## Text block
=====

A reasonable objection arises immediately. Chapter 1 argued that the reason–act–observe loop has been absorbed into the models: a modern reasoning model plans, acts, and self-critiques without external orchestration code, and Chapter 4 marked ReAct, Plan–Execute, and Reflection as largely model-internal by 2026. If the loop is inside the model, what is left to design?

The answer is the distinction between the inner loop and the envelope. What migrated into the model is the inner cognitive loop, the back-and-forth of reasoning, deciding which tool to reach for, and reasoning again about what to do next. What did not migrate is everything around it: assembling the context the model reasons over, executing the actions it proposes, enforcing the bounds, calling the governance pipeline, persisting state, and recording the trace. Chapter 1 named these in a single sentence, “bounding it, governing it, persisting its state, observing it, and recovering from its failures.” This chapter is the depth treatment of that sentence.

One distinction inside this is easy to blur and essential to keep sharp: tool selection can move into the model, but tool execution should not. The model deciding, mid-reasoning, that it wants to call a tool is part of the inner loop; the call itself, and the observation it returns, are the harness’s work, because the call is where a bound can refuse, a gate can escalate, and the trace can record. The discriminating question for any tool is therefore: can the harness refuse or modify this call before its effect occurs? Where execution returns to your code, an explicit tool loop in a graph or agent runtime, or a “computer-use” action your process carries out, the answer is yes even when selection happened inside the model: the boundary between deciding and doing is logical, not a matter of which call it lands on, and it holds.

The case that breaks this is provider-hosted execution: a server-side code interpreter, a hosted search, or a provider-resident tool that the model both selects and runs inside a single API call, handing your code a finished result it never had the chance to gate. There the seam is not merely moved, it is lost, you cannot refuse, re-scope, or meter pre-flight an effect that has already happened on someone else’s infrastructure. So the seam is a constraint the team imposes, not a fact about every platform: effectful and irreversible capability must run on the harness side of it, client-executed tools, or a provider tool sandboxed so its effects cannot escape, while provider-hosted execution is reserved for the read-only or idempotent (a web search, a lookup) where a completed result is acceptable. This is the line Chapter 4 drew, for the patterns that became “mostly model-internal,” what stayed architectural was the bounding, the observability, and the tool surface, and it is what Chapter 5 means in calling the bounding layer the first surface the agent’s outputs encounter. A provider-hosted effector is that first surface conceded.

So the harness is not the inner loop; it is the deterministic envelope around it. The practical consequence is that a single harness turn may wrap several model-internal steps: the harness assembles a context and makes one model call, and inside that call the model may reason and decide which tools it wants several times before it returns its proposed actions. The harness sees the boundary, what went in, what actions came out, and executes those actions itself, through the gateway. It is deliberately blind to the deliberation in between, the same way the bounding layer is blind to the model’s reasoning. As models absorb more of the inner cognitive loop, the envelope does not shrink, if anything it carries more weight, because more of the system’s behavior is decided inside an opaque call that only the envelope can constrain. The exception is the one just named: where a provider absorbs execution as well as selection, the envelope governs less, which is precisely why the execution seam is the one to defend.

=====

## Provided data
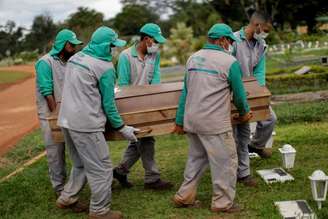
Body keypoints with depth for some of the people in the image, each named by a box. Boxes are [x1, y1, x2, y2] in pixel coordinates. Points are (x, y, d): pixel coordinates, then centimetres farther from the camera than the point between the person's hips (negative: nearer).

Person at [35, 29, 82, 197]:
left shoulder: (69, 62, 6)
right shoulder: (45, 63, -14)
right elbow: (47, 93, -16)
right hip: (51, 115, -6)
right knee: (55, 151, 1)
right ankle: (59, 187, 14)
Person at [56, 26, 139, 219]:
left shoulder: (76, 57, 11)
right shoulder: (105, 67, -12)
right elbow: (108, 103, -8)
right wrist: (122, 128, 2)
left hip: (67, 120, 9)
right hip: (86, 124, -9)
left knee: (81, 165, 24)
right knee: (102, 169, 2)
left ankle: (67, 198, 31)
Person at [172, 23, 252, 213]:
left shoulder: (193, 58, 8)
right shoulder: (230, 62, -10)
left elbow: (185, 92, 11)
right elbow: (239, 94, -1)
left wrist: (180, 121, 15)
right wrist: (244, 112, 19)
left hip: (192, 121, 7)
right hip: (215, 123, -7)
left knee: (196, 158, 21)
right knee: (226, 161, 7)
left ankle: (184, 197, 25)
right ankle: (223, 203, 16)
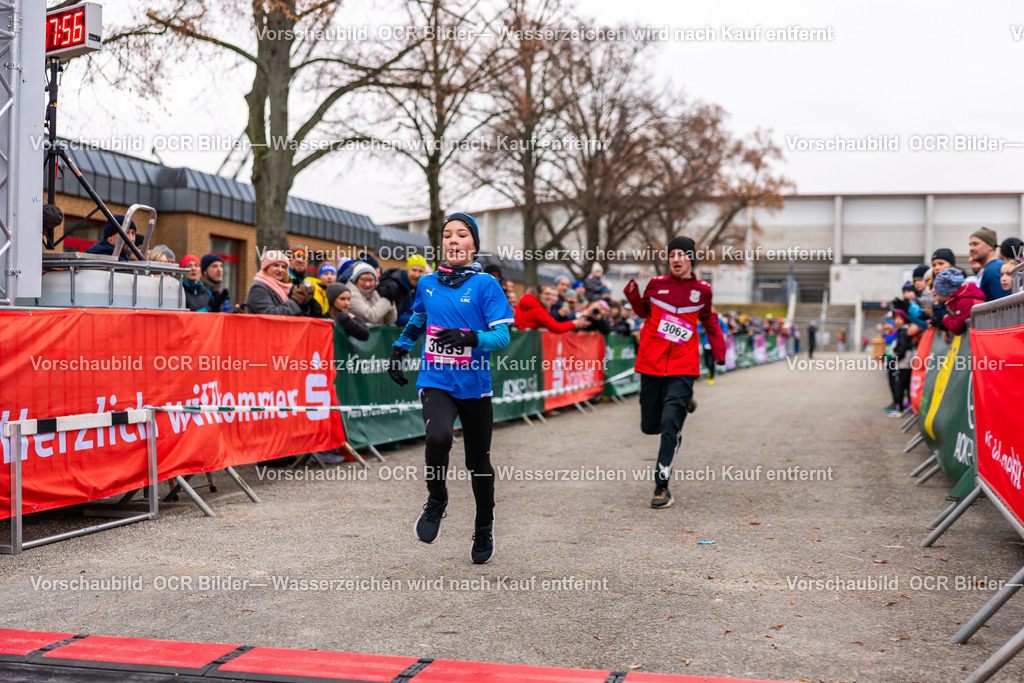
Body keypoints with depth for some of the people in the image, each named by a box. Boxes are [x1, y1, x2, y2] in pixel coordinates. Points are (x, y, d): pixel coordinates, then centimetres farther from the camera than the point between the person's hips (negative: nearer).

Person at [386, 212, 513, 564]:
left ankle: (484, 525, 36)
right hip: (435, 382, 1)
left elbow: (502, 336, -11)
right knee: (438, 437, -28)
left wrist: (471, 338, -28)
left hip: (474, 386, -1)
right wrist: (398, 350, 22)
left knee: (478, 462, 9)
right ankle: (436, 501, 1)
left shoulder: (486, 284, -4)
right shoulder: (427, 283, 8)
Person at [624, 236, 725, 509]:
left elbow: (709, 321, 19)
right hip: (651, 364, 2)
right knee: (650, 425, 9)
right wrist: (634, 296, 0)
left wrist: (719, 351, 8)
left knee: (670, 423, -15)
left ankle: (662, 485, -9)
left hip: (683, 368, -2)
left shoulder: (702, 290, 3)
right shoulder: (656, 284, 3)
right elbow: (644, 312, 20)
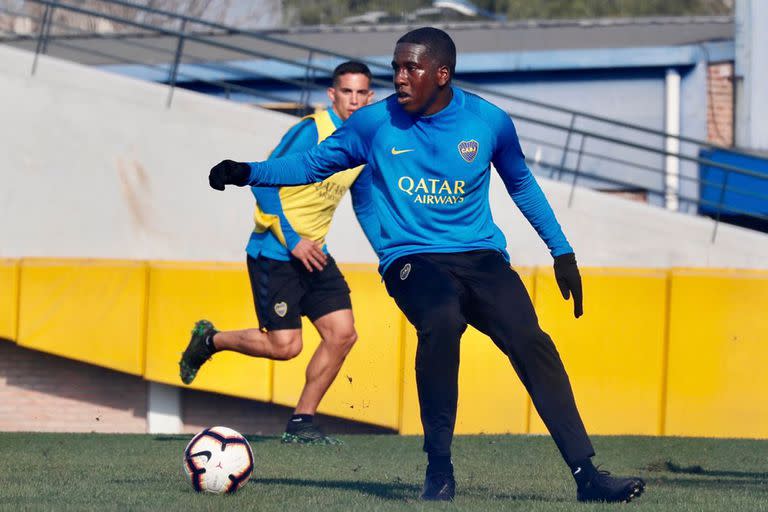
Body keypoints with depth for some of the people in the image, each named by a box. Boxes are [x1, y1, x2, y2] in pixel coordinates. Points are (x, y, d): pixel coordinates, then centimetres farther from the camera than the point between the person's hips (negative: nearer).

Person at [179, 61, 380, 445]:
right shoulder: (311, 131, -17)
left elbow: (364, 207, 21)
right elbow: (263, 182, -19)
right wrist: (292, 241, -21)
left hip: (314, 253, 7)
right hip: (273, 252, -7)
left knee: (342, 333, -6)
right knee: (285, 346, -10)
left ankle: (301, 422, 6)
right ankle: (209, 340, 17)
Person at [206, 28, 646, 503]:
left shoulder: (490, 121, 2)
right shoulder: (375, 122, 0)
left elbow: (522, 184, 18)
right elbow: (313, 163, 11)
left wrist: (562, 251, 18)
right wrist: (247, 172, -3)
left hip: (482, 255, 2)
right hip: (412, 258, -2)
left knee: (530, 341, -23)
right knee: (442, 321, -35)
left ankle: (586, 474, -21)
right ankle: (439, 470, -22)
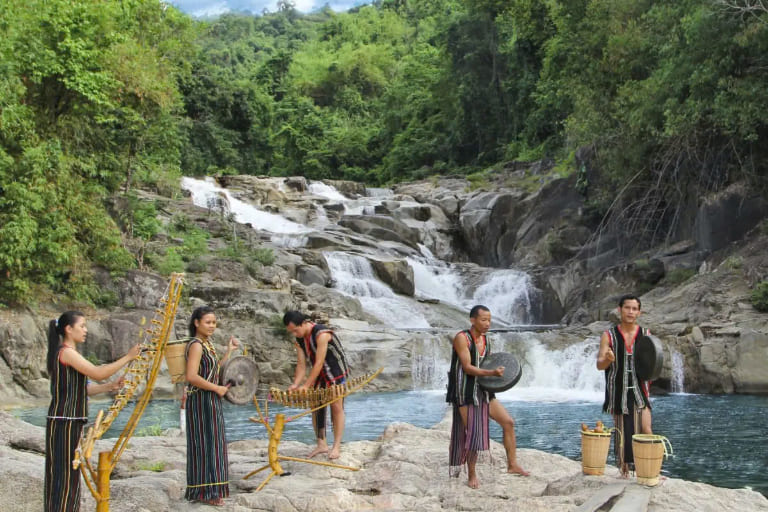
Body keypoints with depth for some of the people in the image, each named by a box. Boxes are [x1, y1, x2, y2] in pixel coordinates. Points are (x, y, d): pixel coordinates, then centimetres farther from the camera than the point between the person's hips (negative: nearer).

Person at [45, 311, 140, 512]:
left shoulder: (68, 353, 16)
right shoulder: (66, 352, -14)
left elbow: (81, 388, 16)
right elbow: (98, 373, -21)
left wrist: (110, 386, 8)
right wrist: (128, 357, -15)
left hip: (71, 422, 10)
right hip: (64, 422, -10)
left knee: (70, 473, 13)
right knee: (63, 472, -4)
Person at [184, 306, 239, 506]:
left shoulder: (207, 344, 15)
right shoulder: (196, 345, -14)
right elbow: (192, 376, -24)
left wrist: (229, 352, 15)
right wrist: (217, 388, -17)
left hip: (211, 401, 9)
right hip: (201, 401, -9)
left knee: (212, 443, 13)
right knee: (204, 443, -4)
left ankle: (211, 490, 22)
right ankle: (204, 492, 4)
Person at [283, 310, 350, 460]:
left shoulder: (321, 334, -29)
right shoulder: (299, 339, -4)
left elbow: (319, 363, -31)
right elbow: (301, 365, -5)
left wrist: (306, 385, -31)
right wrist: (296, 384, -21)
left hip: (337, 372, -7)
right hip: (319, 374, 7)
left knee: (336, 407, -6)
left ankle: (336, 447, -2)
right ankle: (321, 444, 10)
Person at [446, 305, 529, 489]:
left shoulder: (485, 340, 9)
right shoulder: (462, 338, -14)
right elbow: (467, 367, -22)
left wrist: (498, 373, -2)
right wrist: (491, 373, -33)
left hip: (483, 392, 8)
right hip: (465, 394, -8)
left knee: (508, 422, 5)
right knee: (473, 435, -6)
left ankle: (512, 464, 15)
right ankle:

=====

## Activities
A - According to the passage on the agent harness, which kinds of capability does the team reserve provider-hosted execution for?
B - Write down everything in the passage on the agent harness from "One distinction inside" down to "and it holds.".

## Solution list
A - The read-only or idempotent, such as a web search or a lookup, where a completed result is acceptable.

B -
One distinction inside this is easy to blur and essential to keep sharp: tool selection can move into the model, but tool execution should not. The model deciding, mid-reasoning, that it wants to call a tool is part of the inner loop; the call itself, and the observation it returns, are the harness’s work, because the call is where a bound can refuse, a gate can escalate, and the trace can record. The discriminating question for any tool is therefore: can the harness refuse or modify this call before its effect occurs? Where execution returns to your code, an explicit tool loop in a graph or agent runtime, or a “computer-use” action your process carries out, the answer is yes even when selection happened inside the model: the boundary between deciding and doing is logical, not a matter of which call it lands on, and it holds.